▸ **Action item**: Repeat the records verbatim and leave the pictures out of your copy.

(Input data)

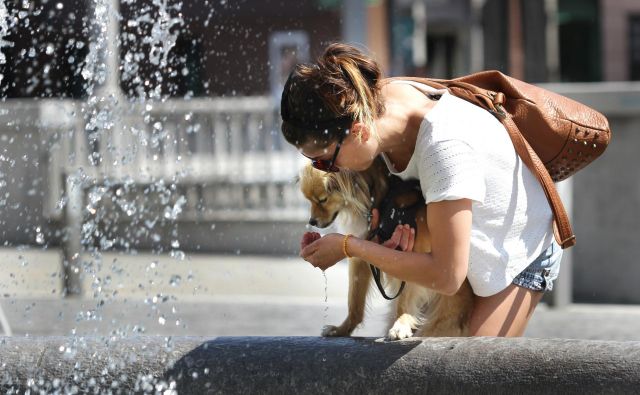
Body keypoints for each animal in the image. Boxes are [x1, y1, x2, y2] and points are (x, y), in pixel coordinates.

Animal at [298, 158, 472, 340]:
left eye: (322, 200)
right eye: (309, 200)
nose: (311, 221)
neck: (380, 199)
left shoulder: (412, 256)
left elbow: (403, 301)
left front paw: (401, 325)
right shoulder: (361, 256)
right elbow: (354, 302)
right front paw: (341, 330)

(End Input data)

▸ **Solution below**:
Body keypoints for each animal in the image. Boxes are [x1, y1, x2, y2] and points are (x, y), in pixel coordinates.

Animal at [298, 158, 472, 340]:
left eye: (322, 200)
right eye: (309, 200)
nose: (311, 221)
neck: (380, 199)
left shoulder: (412, 256)
left elbow: (403, 301)
left front paw: (401, 325)
right shoulder: (361, 256)
right elbow: (354, 302)
right front paw: (341, 330)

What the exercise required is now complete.